# WHAT IS BEING ASKED
Retype the data below line for line, starting with its first line and stopping after the line that contains "SPAR Österreichische Warenhandels-AG", with both of those lines included.
----- DATA FOR THE TASK -----
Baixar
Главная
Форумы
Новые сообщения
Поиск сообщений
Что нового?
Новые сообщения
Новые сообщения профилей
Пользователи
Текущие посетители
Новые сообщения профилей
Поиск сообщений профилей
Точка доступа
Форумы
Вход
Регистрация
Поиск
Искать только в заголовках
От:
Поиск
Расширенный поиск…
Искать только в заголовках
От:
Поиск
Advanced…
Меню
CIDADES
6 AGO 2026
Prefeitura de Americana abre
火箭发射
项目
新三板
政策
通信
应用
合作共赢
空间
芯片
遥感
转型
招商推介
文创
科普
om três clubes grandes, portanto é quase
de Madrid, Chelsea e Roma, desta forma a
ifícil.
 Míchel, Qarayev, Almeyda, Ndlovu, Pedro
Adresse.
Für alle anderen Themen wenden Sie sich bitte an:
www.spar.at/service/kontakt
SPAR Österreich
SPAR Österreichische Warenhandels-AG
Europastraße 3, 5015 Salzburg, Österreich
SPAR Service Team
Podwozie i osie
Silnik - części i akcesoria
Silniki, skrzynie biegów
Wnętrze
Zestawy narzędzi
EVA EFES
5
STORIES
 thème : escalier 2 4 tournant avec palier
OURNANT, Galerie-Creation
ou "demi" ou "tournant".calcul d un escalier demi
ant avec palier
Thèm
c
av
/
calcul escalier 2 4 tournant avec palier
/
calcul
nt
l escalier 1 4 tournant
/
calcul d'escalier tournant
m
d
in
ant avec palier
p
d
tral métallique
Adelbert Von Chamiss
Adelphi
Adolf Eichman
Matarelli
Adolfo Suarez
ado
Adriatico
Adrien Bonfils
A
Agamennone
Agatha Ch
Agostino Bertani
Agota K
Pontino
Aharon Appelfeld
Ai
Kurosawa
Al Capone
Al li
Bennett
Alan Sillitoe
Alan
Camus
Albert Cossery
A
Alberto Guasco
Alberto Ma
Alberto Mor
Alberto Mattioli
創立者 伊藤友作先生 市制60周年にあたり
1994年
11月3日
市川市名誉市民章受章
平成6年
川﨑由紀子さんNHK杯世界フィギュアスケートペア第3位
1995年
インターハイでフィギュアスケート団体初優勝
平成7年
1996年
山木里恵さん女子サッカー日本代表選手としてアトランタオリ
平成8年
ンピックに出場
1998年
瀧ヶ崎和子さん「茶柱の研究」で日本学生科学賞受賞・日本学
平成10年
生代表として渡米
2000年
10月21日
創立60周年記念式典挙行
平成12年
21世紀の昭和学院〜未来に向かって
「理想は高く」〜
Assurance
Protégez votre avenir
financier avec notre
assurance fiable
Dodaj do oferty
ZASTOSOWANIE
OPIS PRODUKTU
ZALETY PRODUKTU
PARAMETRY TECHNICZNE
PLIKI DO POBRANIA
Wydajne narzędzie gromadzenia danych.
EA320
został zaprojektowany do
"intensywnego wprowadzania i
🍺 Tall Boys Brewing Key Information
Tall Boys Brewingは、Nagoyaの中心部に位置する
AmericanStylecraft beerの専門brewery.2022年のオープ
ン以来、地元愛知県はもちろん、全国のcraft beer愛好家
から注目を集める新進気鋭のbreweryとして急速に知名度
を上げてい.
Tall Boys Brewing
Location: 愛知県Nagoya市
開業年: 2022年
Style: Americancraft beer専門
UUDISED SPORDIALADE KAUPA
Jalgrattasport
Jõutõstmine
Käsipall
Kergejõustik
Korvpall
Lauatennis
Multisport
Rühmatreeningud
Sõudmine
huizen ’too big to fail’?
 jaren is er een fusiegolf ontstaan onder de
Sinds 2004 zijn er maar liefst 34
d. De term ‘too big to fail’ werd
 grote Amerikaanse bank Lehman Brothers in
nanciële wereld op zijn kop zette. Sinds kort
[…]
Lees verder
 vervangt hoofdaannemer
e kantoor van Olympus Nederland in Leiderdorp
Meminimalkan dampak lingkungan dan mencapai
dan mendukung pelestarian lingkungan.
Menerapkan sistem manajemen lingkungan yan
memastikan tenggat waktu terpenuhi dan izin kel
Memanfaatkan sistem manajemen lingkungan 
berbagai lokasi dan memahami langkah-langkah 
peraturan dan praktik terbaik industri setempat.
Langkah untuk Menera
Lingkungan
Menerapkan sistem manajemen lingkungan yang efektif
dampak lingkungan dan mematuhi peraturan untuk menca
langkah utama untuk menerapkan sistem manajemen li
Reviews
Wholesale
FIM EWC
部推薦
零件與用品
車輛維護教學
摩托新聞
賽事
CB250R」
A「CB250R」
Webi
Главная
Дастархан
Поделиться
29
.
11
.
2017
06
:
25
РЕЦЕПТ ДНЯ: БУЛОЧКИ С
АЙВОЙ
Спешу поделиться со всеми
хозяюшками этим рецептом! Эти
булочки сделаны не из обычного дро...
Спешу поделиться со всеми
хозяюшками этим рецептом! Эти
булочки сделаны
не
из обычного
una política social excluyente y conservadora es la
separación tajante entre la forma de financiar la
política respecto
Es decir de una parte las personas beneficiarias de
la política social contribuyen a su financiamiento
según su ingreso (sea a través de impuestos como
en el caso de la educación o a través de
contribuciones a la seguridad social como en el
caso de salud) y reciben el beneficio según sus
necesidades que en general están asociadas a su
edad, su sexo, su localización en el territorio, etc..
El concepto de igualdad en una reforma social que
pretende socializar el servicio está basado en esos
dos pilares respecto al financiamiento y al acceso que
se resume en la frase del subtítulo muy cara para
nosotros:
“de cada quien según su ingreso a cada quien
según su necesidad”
-----
# RESULT
Baixar
Главная
Форумы
Новые сообщения
Поиск сообщений
Что нового?
Новые сообщения
Новые сообщения профилей
Пользователи
Текущие посетители
Новые сообщения профилей
Поиск сообщений профилей
Точка доступа
Форумы
Вход
Регистрация
Поиск
Искать только в заголовках
От:
Поиск
Расширенный поиск…
Искать только в заголовках
От:
Поиск
Advanced…
Меню
CIDADES
6 AGO 2026
Prefeitura de Americana abre
火箭发射
项目
新三板
政策
通信
应用
合作共赢
空间
芯片
遥感
转型
招商推介
文创
科普
om três clubes grandes, portanto é quase
de Madrid, Chelsea e Roma, desta forma a
ifícil.
 Míchel, Qarayev, Almeyda, Ndlovu, Pedro
Adresse.
Für alle anderen Themen wenden Sie sich bitte an:
www.spar.at/service/kontakt
SPAR Österreich
SPAR Österreichische Warenhandels-AG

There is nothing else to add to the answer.